---------- TEXTE FOURNI
Comme le vent du Nord, le dernier phénomène de mode vient de Belgique, et Jean-Paul Lespagnard est frais. L’année de ses 30 ans, le styliste liégeois prépare son premier défilé à Paris. Il soufflera sur la fashion week d’octobre de la couleur et de la drôlerie ajustées à des formes strictes.

Jean-Paul Lespagnard photo Antoine Asseraf

Jean-Paul Lespagnard © Antoine Asseraf

Café liégeois et tarte à la crème
Vendredi 29 mai
Le Zimmer, Paris 1er

Vous souvenez-vous du jour où vous vous êtes dit que vous étiez fait pour ce métier ?
Jean-Paul Lespagnard : J’étais avec mon père, camionneur, dans son garage et je coupais des chambres à air pour faire des corsets à mes sœurs. Je faisais des dentelles à la perforatrice mais c’était importable. A à 6 ans, je n’avais pas la notion des poches poitrine.
--------------------
▶ CONSIGNE: Recopiez mot pour mot le passage de l'article sur Jean-Paul Lespagnard, de « Jean-Paul Lespagnard © » à « ce métier ? ». Le matériel qui suit n'intervient en rien ici.
---------- ENTRÉES EXTRAITES
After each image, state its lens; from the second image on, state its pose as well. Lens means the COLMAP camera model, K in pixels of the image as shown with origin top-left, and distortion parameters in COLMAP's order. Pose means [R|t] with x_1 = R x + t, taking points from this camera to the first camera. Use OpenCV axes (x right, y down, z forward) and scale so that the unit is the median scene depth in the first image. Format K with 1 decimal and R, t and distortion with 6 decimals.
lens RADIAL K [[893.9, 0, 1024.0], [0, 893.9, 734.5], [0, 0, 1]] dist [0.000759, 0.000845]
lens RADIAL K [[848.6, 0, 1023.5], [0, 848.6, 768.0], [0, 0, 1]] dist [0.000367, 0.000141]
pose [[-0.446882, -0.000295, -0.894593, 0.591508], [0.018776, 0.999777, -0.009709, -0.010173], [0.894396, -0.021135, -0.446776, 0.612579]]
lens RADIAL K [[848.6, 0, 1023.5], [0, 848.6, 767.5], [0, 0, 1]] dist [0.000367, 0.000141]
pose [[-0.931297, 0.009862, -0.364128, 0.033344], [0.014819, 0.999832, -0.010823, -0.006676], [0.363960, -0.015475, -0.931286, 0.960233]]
--------------------
---------- ENTRÉES EXTRAITES
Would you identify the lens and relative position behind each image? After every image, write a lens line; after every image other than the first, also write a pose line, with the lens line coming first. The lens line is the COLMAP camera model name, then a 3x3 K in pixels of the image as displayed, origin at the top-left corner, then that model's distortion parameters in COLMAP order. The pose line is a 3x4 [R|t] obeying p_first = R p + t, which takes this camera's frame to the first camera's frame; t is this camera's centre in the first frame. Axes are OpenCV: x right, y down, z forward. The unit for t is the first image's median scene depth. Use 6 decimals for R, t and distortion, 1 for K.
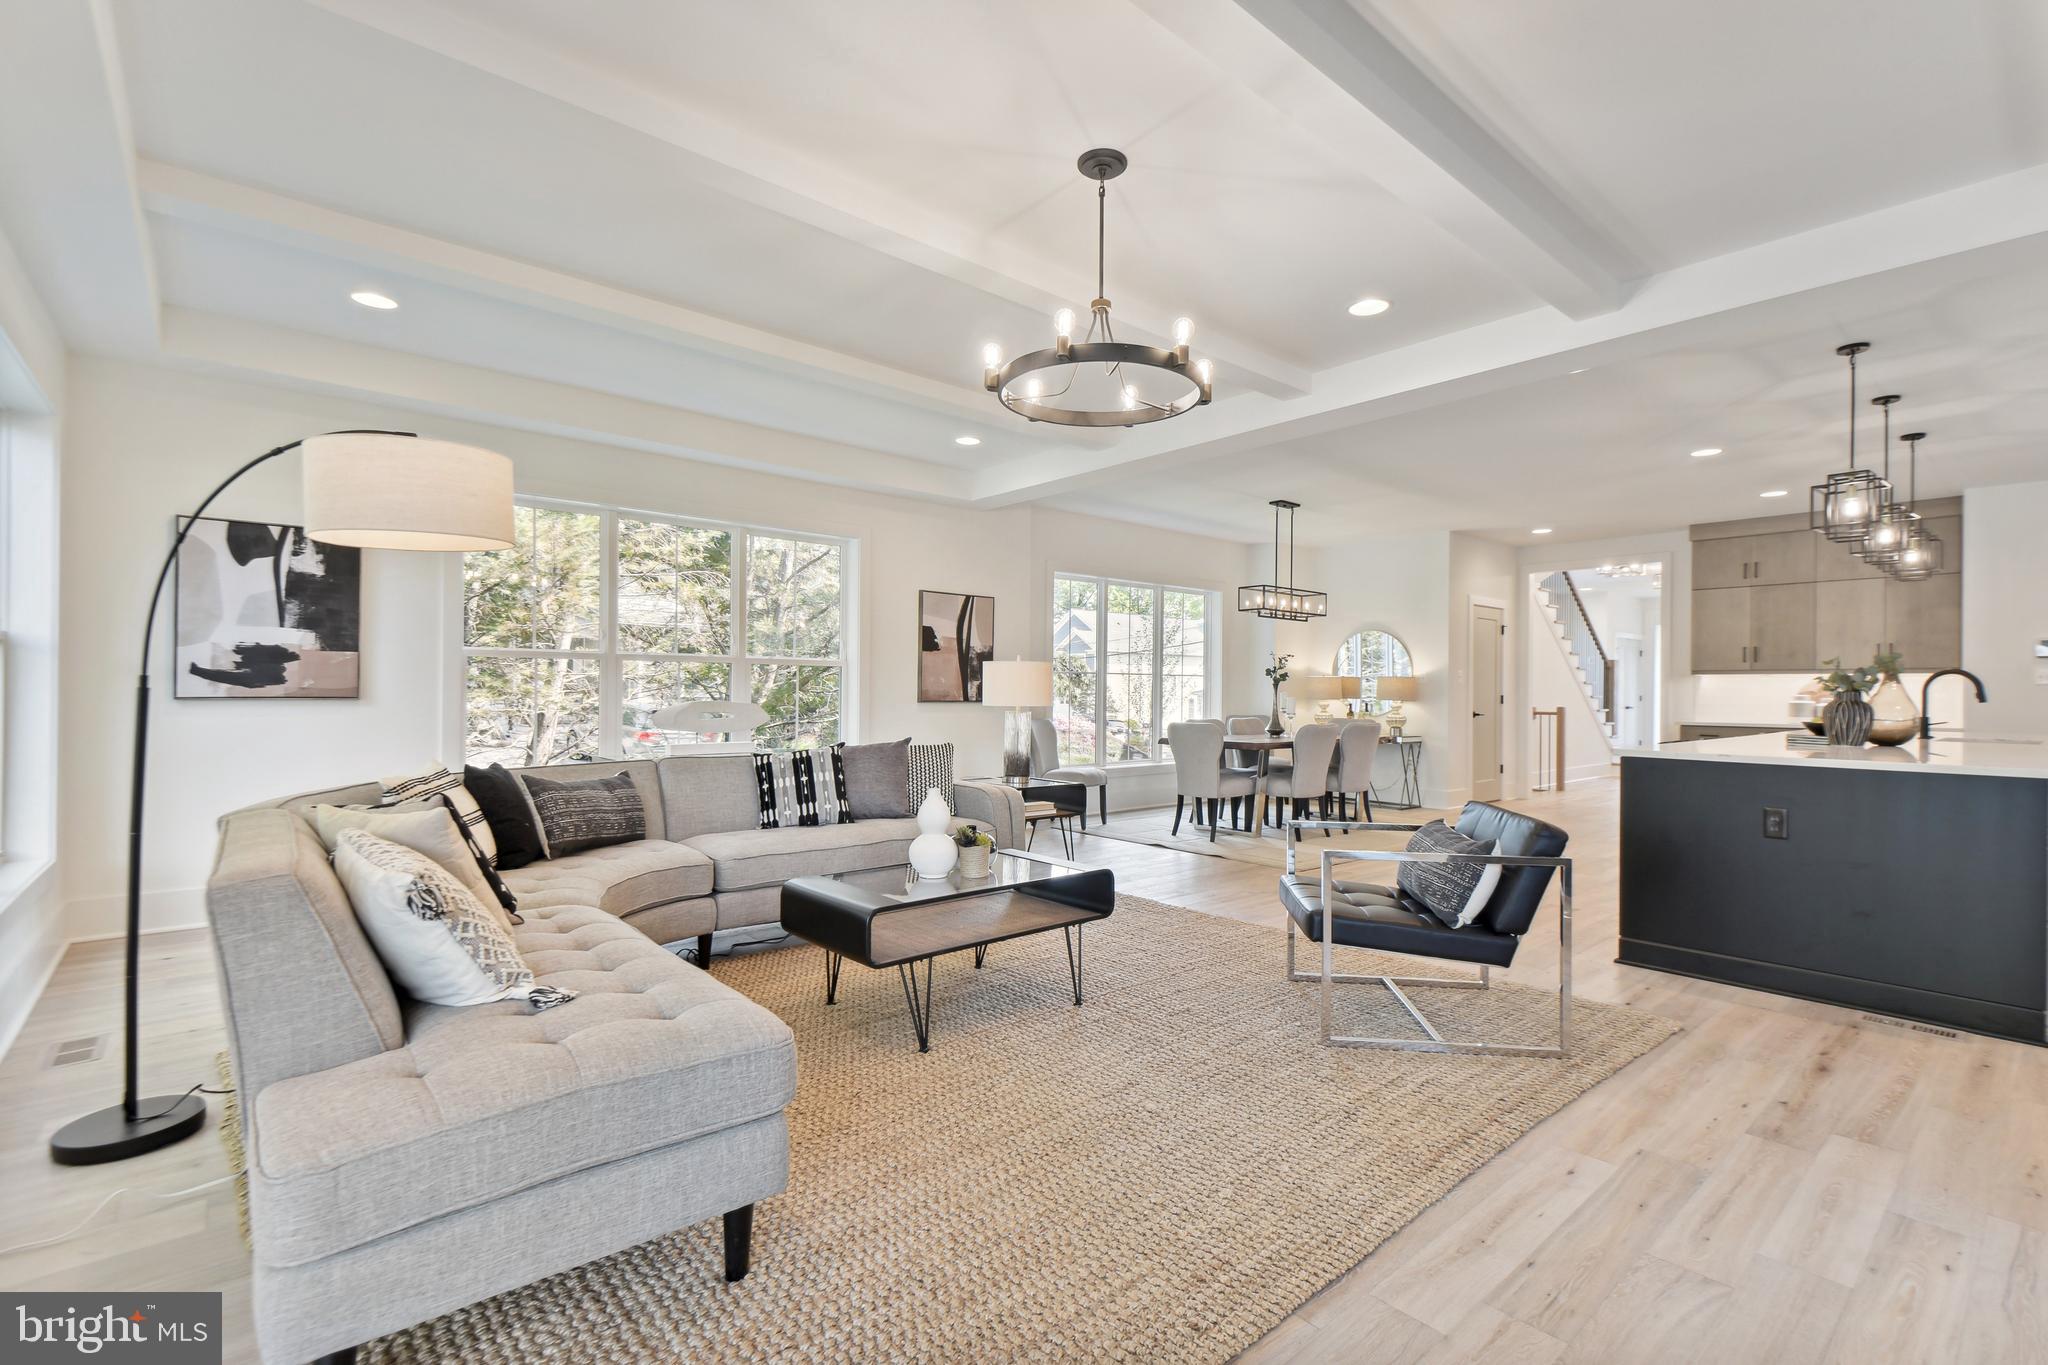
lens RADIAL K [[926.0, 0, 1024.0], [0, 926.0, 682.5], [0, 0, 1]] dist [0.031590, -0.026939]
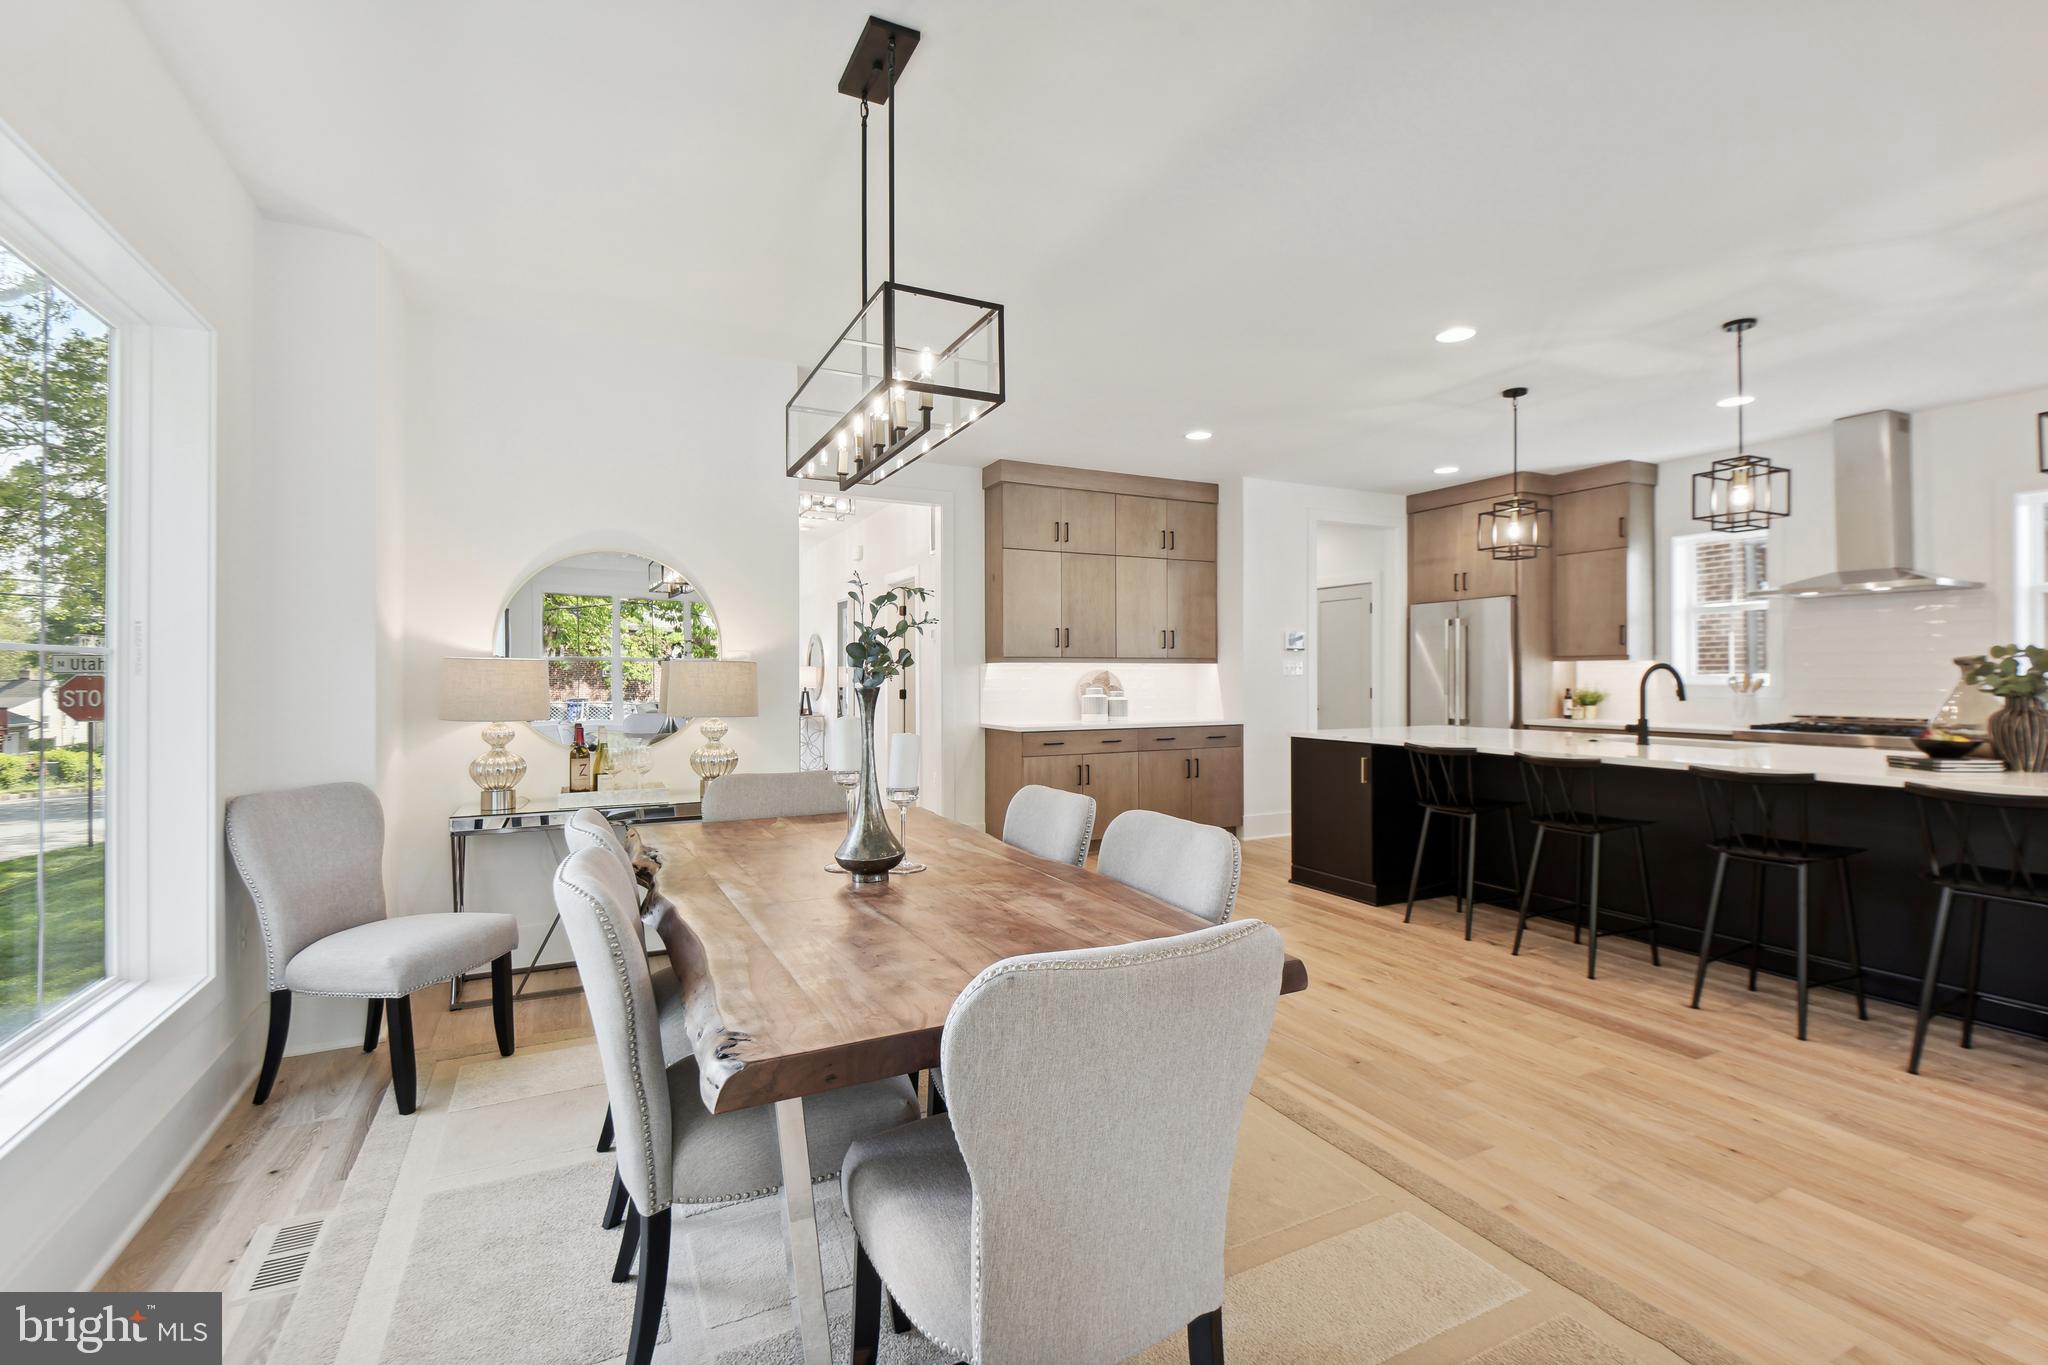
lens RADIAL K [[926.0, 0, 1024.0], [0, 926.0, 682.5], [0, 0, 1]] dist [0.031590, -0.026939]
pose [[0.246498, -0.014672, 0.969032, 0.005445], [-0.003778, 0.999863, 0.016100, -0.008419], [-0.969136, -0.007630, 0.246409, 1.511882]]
--------------------
▶ RÉPONSE:
Jean-Paul Lespagnard © Antoine Asseraf

Café liégeois et tarte à la crème
Vendredi 29 mai
Le Zimmer, Paris 1er

Vous souvenez-vous du jour où vous vous êtes dit que vous étiez fait pour ce métier ?